In cases in which an appearance has been made, a default judgment may still be obtained. Rule 55(b)(2) states in part:

If the party against whom judgment by default is sought has appeared in the action, the party ... shall be served with written notice of the application for judgment at least 3 days prior to the hearing on such application.

The notice requirement is designed to give the good faith defendant who has made an appearance one last chance to explain his tardiness or to dispute damages. The court may hold a hearing in order to decide whether a default judgment should be entered. In the present case the plaintiff did not give the required three days’ notice to the defendant.

In summary, the entry of default judgment under Rule 55(b)(1) was improper because the defendant had made an appearance. Additionally, the notice requirements of Rule 55(b)(2) were not met. Rule 55(c) provides, however, that relief from a default judgment must be analyzed under Rule 60(b).

B. Relief From Judgment Under Rule 60(b)

Relief under Rule 60(b) is granted or denied at the discretion of the court. Consolidated Masonry v. Wagman, 383 F.2d 249 (4th Cir.1967). Some situations categorically require the grant or denial of relief even though the district court is empowered to use its discretion. See supra Wright, Miller & Kane, § 2857. The federal courts that have considered the failure to provide notice under Rule 55(b)(2) have given this factor different weight in analyzing a motion under Rule 60(b). Several courts have held that it is a strong factor although it is not ipso facto grounds for “automatic” relief under Rule 60(b). Marshall v. Boyd, 658 F.2d 552 (8th Cir.1981); Lutomski v. Panther Valley, 653 F.2d 270 (6th Cir.1981); Wilson v. Moore, 564 F.2d 366 (9th Cir.1977). A majority of courts, however, have held that in order to secure relief from the default judgment under Rule 60(b) the movant must prove that (1) the plaintiff will not be prejudiced, (2) the defendant has a meritorious defense, (3) action to upset the default was taken promptly and (4) the default was not the result of inexcusable neglect or a willful act. United States v. Moradi, 673 F.2d 725 (4th Cir.1982); Meehan v. Snow, 652 F.2d 274 (2d Cir.1981); Heleasco, supra, 102 F.R.D. 909; Chandler v. UCC, 91 F.R.D. 81 (N.D.Ill.1981).

Consistent with these prior decisions, this court is of the opinion that the failure to give notice under Rule 55(b)(2) creates a strong presumption that the default should be vacated. An analysis of the discretionary factors, however, is appropriate.
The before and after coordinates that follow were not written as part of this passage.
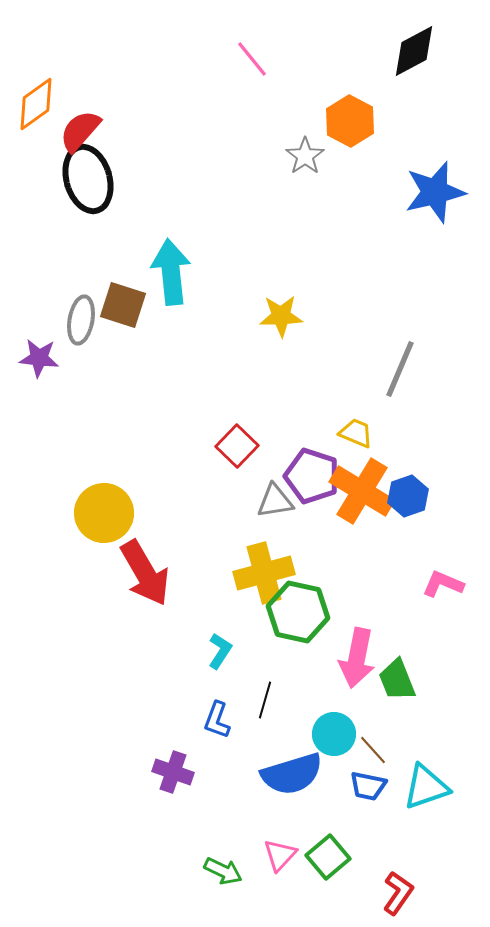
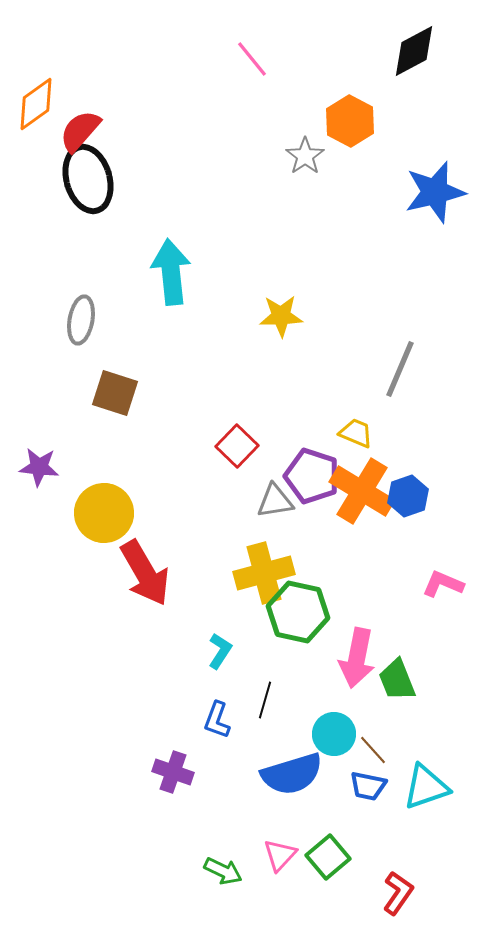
brown square: moved 8 px left, 88 px down
purple star: moved 109 px down
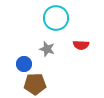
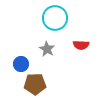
cyan circle: moved 1 px left
gray star: rotated 14 degrees clockwise
blue circle: moved 3 px left
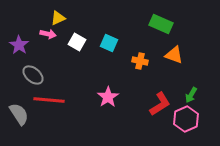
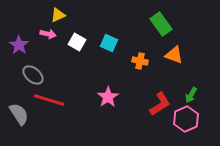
yellow triangle: moved 3 px up
green rectangle: rotated 30 degrees clockwise
red line: rotated 12 degrees clockwise
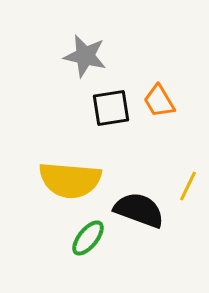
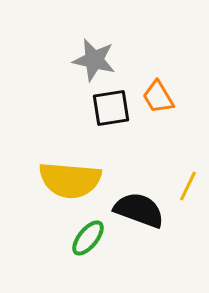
gray star: moved 9 px right, 4 px down
orange trapezoid: moved 1 px left, 4 px up
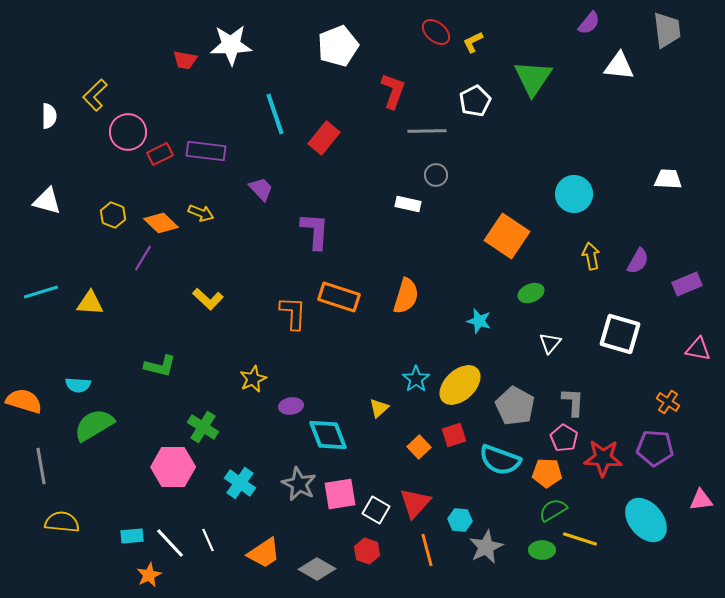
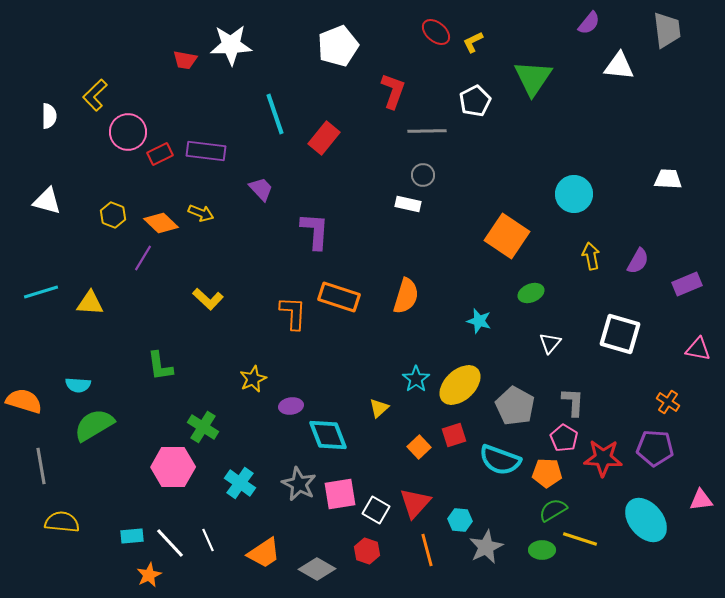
gray circle at (436, 175): moved 13 px left
green L-shape at (160, 366): rotated 68 degrees clockwise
In the present case there is no evidence from the record that would substantiate a claim that the plaintiff would be prejudiced by the vacation of the default judgment. Because plaintiff was aware that the defendant intended to defend the *24suit, an order to vacate the judgment will not work an undue hardship or be of any surprise to plaintiff.

Secondly, the defendant’s affidavits and answer, submitted with the Rule 60(b) motion, indicate that there is a meritorious defense. If indeed the goods delivered to the defendant were of unsatisfactory quality, and notice was made thereof, then the defendant may have been entitled to an adjustment of the account. The court finds that specific allegations in defendant’s answer and the supportive facts in the accompanying affidavits establish the necessary basis to state a meritorious defense. Consolidated Masonry, supra, 383 F.2d 249; Chandler, supra, 91 F.R.D. 81; General Tire v. Olympic Gardens, 85 F.R.D. 66 (E.D.Pa.1979).

The record shows that the default judgment was entered on October 7, 1987. Defendant filed the Rule 60(b) motion on October 28, 1987. This court finds that this time period is not unreasonably lengthy. The defendant acted in a prompt fashion in seeking to upset the default.

Finally, defendant’s failure to answer in prompt fashion cannot be characterized as in “bad faith” or “willful” in the sense that it was designed to perpetrate a fraud on opposing counsel or the court.

For the foregoing reasons, the defendant’s motion to vacate the default judgment entered against it is hereby GRANTED.

An order will be entered in accordance with this memorandum opinion.